Also, various news reports have quoted medical staff saying that many cases of overcrowding were not due to a low capacity at the emergency departments itself, but instead due to a lack of available beds at other department wards — causing patients to be stranded at the emergency departments.
It is also understood that there are several zones in these emergency departments — dubbed green, yellow and red based on the severity of the cases admitted — and the areas sighted may not have included all the zones.
Selayang Hospital's specialist clinic waiting area appears crowded in the late afternoon hours of February 16, 2023, with several patients saying they have been waiting for treatment for over five hours. — Picture by Rex Tan
Patients who have their airways secure, their blood circulatory systems stable, and are able to walk about; will be assigned to the green zones and will be tended to last.
Many of the hospitals had empty beds placed in the receptionist areas, and Malay Mail understands that these are additional beds prepared for when there inevitably is an overload of patients.

Listed entries:
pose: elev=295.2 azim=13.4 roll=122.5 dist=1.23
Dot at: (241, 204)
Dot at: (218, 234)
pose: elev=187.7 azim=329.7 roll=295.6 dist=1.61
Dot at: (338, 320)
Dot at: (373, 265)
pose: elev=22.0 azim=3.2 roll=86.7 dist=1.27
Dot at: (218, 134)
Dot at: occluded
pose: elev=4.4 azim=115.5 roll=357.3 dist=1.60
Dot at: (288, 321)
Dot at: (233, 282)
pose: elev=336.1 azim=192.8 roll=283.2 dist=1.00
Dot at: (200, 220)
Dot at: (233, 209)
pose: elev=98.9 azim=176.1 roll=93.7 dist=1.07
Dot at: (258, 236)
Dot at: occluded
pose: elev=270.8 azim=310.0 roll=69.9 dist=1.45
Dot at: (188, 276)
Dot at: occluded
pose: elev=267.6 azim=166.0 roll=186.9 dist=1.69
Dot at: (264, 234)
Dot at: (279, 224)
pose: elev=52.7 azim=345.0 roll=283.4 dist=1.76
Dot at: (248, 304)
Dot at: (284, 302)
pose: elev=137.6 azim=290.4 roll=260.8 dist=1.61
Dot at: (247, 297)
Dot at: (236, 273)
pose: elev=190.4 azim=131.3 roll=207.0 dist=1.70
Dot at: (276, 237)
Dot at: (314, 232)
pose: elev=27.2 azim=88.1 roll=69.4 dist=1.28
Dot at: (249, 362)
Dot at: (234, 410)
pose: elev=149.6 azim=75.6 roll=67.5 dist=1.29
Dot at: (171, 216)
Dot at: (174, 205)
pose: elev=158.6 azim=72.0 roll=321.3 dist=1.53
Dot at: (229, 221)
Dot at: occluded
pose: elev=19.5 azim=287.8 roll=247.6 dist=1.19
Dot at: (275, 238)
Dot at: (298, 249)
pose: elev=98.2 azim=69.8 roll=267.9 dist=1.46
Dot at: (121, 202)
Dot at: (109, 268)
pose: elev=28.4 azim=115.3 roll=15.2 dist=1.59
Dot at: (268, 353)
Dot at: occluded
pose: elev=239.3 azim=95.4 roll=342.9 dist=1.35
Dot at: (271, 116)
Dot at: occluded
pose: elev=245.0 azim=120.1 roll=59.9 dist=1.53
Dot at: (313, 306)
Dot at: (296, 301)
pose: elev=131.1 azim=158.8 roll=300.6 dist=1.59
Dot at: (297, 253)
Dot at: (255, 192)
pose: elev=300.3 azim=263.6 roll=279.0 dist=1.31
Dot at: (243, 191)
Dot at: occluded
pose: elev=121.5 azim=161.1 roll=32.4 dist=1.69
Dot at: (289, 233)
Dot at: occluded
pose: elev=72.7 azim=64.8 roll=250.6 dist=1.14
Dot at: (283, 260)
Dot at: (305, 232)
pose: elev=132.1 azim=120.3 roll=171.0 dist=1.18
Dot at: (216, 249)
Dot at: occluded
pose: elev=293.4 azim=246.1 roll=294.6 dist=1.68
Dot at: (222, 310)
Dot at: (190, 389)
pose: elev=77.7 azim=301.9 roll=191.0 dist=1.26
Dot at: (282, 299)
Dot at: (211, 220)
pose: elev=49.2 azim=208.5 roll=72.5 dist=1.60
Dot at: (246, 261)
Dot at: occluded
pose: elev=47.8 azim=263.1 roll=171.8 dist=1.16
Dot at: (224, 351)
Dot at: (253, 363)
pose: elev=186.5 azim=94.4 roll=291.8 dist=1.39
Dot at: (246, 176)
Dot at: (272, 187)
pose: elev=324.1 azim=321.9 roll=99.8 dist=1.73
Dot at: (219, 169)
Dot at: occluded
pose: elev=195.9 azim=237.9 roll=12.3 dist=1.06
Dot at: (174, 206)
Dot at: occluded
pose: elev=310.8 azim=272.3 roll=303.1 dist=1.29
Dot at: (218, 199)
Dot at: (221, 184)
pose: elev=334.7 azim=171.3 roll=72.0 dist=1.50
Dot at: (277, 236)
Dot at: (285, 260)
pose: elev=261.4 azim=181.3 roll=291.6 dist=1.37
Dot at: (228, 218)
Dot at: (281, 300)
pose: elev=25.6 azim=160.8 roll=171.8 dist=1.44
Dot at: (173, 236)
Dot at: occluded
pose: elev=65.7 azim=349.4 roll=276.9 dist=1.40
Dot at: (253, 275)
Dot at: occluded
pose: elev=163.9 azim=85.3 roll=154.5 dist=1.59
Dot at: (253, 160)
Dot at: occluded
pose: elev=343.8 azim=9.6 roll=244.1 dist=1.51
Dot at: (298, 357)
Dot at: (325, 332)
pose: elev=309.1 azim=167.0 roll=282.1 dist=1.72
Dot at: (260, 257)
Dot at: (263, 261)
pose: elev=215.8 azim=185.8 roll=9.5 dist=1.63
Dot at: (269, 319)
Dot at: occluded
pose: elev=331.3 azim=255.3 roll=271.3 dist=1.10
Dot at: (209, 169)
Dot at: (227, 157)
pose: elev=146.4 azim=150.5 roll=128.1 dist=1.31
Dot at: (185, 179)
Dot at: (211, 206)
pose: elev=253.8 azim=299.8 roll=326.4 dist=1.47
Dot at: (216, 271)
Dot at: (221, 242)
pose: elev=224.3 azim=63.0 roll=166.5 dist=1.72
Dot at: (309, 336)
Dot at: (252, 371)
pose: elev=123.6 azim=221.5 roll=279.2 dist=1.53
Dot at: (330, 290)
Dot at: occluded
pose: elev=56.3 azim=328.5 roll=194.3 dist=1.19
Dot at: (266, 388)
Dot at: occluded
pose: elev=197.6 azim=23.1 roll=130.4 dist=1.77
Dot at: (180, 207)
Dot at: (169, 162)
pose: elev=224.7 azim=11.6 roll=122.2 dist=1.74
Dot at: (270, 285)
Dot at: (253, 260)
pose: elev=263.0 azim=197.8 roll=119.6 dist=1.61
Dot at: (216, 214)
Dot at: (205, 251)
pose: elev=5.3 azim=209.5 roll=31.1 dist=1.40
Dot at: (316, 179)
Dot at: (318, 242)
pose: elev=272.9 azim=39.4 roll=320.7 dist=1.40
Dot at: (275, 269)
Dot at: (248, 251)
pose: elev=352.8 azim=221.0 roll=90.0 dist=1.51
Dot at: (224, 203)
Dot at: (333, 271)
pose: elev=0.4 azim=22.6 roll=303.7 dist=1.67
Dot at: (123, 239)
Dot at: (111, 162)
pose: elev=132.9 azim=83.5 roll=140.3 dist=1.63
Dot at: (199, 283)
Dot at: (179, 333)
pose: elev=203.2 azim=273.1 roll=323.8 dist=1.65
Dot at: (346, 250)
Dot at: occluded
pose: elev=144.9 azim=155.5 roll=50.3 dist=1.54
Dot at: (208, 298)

Problems to solve:
**A.** Based on the text about hospital emergency departments, is each statement true? Answer yes or no, and quote the exact words from the text that settle it.
(i) Patients placed in the green zones are seen last.
(ii) Medical staff said most overcrowding came from too little room in the emergency departments themselves.
(iii) The zones in the emergency departments are called green, yellow and blue.
**B.** Repeat word for word the part of the text about hospital emergency departments between "Selayang Hospital's specialist" and "overload of patients.", inclusive.
**C.** Carry on the text about hospital emergency departments from its last sentence.

Numbered answers:
**A.**
(i) Yes: "will be assigned to the green zones and will be tended to last."
(ii) No: "many cases of overcrowding were not due to a low capacity at the emergency departments itself, but instead due to a lack of available beds at other department wards"
(iii) No: "dubbed green, yellow and red based on the severity of the cases admitted"

**B.**
Selayang Hospital's specialist clinic waiting area appears crowded in the late afternoon hours of February 16, 2023, with several patients saying they have been waiting for treatment for over five hours. — Picture by Rex Tan
Patients who have their airways secure, their blood circulatory systems stable, and are able to walk about; will be assigned to the green zones and will be tended to last.
Many of the hospitals had empty beds placed in the receptionist areas, and Malay Mail understands that these are additional beds prepared for when there inevitably is an overload of patients.

**C.**
However, on both the days visited, the patient and visitor waiting areas at these emergency departments were also seen having ample space, and in some cases were almost empty.
Doctors, nurses and their support staff at these hospitals were also seen speaking to patients in a generally calm and firm manner.
Patients and those waiting for them also had little criticism.
One man who only wanted to be identified as Umar, 33 who was at the emergency department waiting area in Hospital Putrajaya on February 17, said that two blood tests for his wife took about two hours each.
His wife’s tonsils had been swollen for two days causing her acute pain.“
It was a pretty standard wait. We came in at 7am after getting a referral letter from a clinic.
People are seen walking near the screening counter at the entrance of Selayang Hospital's emergency department in the late afternoon hours on February 16, 2023. — Picture by Rex Tan
“They took her blood but they said that the first blood test could not be used. They didn’t give us a reason why then they did the second blood test.
“But I have no complaints, we were treated okay,” he said.
Another man, who was waiting at Hospital Serdang for his father who had collapsed at home, was similarly satisfied with the hospital service.
“We came in an ambulance, and they immediately brought my father in. They’re doing blood tests now,” he said, adding that he had been waiting for an hour.
“It’s normal for a government hospital,” he said regarding the wait time.
Overcrowding, however, was seen at the hospital’s outpatient clinics, especially at specialist clinics.
At the HCTM outpatient clinic waiting areas, a crowd of over a hundred people was seen, almost half of whom were elderly.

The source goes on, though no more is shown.